Is 2018 the year to invest in emerging markets?
This was a question that came to mind a few weeks ago when I travelled to Hyderabad, India for the Global Entrepreneurship Summit (GES), which big global names including the United States' first daughter, Ivanka Trump, attended.
I was part of a group of journalists from 18 countries around the world who met with global entrepreneurs as well as the people investing in them.
One of the groups we met with was the Overseas Private Investment Corporation (OPIC) - a US government agency that helps American businesses invest in emerging markets.
OPIC representatives had attended the GES in India, where it has a number of projects supporting lending to female entrepreneurs and small businesses.
OPIC provides direct loans and guarantees of up to $250 million to small businesses looking to move into emerging markets.
It also gives companies investing in these countries much-needed political risk insurance.
In November, the Australian government introduced a similar initiative to support social entrepreneurship and impact investment in our region.
The new $40 million Emerging Market Impact Investment Fund is aimed at leveraging private investment in small and medium enterprise in the Asia-Pacific.
Foreign Minister Julie Bishop announced the fund, which will use loans, equity, guarantees and other financial instruments to invest in funds that target early-stage SMEs.
"EMIIF will have social impact at its core, supporting businesses that benefit poor communities through their products, services, supply chains or employment practices - including those that advance gender equality," she said in a statement.
"From caf?? owners in Bangladesh to sustainable agriculture producers in Indonesia, these enterprises will benefit from a new approach to foreign aid."
The fund will also encourage investment in enterprises that positively impact women.
While investors moved away from emerging market stocks after the Global Financial Crisis - equities crashed more than 60 per cent when the crisis hit and investors quickly lost interest - higher projected growth rates in rapidly developing economies like of China and India brought investors back.
According to data from FE Analytics, as of May 31, 2017, the average returns for emerging market share funds was almost 21 per cent over the year.

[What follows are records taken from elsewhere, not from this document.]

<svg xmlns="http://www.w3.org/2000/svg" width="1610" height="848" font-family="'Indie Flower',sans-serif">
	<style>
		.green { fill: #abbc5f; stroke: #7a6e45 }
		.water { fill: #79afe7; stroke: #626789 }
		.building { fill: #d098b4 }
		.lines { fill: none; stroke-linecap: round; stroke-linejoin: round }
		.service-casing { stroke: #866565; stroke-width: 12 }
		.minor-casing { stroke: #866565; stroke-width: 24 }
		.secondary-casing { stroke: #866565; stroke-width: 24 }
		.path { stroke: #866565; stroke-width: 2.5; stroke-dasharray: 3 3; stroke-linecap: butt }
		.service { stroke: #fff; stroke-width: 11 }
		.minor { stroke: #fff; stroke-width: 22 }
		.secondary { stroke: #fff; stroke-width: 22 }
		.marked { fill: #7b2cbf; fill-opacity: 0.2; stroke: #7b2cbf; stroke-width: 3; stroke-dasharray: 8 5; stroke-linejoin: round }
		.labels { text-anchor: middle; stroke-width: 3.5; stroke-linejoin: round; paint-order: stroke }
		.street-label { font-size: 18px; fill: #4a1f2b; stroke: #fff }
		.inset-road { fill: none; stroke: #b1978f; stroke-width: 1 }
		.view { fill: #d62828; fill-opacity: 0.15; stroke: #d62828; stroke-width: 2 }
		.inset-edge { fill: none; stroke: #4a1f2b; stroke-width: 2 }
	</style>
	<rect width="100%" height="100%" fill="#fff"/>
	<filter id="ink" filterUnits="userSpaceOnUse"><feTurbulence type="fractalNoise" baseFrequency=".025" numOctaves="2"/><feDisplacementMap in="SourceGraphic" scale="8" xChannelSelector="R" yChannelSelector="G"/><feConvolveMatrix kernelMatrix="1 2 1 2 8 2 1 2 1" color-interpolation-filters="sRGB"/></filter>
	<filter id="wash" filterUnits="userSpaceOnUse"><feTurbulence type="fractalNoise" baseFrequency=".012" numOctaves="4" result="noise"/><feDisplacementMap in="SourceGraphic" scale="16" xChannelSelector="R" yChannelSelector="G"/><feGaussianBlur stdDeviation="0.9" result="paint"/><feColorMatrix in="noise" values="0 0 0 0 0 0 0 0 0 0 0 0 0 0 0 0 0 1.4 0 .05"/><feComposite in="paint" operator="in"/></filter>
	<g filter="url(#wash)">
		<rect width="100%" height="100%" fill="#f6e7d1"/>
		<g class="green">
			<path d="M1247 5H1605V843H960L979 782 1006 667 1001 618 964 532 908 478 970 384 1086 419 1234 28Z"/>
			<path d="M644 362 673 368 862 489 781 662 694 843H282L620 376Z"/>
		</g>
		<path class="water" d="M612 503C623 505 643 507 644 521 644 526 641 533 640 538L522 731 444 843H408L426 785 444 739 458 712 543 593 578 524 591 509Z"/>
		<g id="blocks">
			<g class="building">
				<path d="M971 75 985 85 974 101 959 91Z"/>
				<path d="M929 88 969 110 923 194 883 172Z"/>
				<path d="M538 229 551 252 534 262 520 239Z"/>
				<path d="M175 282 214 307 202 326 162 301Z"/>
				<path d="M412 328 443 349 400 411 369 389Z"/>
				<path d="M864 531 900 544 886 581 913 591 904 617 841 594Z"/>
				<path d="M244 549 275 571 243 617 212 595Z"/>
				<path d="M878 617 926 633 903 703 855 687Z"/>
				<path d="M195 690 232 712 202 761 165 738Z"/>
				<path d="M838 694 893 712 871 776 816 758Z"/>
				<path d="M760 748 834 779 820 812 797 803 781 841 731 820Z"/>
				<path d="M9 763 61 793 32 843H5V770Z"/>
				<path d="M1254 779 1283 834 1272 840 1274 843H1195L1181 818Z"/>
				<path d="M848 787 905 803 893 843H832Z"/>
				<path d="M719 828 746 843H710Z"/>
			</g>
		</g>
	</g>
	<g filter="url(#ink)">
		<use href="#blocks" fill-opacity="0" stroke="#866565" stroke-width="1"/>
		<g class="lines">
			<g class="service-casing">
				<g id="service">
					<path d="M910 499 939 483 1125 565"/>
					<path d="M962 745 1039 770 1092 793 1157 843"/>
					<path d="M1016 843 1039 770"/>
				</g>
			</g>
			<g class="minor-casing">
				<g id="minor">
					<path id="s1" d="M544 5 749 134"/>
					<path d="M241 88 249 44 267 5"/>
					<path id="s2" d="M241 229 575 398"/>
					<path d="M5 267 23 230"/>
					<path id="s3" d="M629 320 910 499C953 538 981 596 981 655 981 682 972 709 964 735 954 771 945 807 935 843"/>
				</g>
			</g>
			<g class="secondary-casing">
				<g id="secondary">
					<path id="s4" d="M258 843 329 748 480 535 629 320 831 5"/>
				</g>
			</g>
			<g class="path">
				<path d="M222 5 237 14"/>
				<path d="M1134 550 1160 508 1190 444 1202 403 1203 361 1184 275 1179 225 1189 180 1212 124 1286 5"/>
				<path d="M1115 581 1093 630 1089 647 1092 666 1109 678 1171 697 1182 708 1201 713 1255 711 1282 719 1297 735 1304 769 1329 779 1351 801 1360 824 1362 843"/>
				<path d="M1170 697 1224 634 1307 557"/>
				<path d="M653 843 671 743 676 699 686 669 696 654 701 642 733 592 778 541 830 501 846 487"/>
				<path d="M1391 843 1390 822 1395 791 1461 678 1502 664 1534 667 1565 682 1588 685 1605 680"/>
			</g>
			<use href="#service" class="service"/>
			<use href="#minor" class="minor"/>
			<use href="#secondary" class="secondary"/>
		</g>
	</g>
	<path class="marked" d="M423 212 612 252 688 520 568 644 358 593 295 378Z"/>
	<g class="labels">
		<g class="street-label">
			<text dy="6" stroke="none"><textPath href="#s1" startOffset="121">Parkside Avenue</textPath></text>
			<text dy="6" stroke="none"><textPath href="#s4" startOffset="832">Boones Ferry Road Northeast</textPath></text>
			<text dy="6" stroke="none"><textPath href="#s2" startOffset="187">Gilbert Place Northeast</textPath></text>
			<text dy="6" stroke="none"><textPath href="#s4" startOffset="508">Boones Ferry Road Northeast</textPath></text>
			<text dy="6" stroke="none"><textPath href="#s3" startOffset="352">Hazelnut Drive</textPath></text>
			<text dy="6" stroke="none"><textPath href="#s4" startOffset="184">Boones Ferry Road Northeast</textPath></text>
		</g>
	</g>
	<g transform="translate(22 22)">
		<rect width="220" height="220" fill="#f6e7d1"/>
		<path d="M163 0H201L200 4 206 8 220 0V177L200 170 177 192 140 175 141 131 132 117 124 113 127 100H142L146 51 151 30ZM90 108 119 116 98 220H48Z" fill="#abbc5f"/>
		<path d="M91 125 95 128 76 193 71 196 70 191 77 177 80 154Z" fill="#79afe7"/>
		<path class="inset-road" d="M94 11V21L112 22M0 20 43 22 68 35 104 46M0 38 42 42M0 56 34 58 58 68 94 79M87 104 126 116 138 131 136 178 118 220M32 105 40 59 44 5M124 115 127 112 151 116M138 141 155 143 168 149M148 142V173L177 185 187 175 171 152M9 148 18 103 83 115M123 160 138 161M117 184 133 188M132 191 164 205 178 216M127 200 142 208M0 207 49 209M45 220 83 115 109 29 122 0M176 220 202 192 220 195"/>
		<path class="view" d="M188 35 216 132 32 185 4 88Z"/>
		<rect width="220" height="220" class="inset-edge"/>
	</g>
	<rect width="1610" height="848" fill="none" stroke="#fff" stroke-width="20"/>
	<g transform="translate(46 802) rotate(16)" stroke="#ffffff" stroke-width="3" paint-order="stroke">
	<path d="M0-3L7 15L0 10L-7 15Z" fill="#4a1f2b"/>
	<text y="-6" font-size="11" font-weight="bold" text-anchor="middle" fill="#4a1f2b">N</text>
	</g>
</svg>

The driver? The strong underlying economic performance of emerging market countries.
According to the IMF, emerging and developing economies account for about 60 per cent of global GDP.
They contributed more than 80 per cent of global growth since the 2008 financial crisis.
And they will continue to given China, India, and Indonesia account for 40 per cent of the world's population.
Emerging markets are also helping reduce reduce global poverty.
China, for instance, has lifted more than 600 million people out of poverty over the past three decades, the IMF said.
Australian investors have long held a strong home bias when it comes to where they put their money.
And obviously, emerging markets come with huge risks, which need to be carefully considered.
But analysts are predicting higher rates of return over the coming decade.
Citibank analysts are among those that think emerging market stocks will thrive in 2018.
Of course, investing in emerging markets isn't just about making a buck.
It can help growing populations in developing economies improve their lives and empower positive social change.
Governments and businesses are rightly recognising this.
The writer travelled to the Global Entrepreneurship Summit as a guest of the US State Department.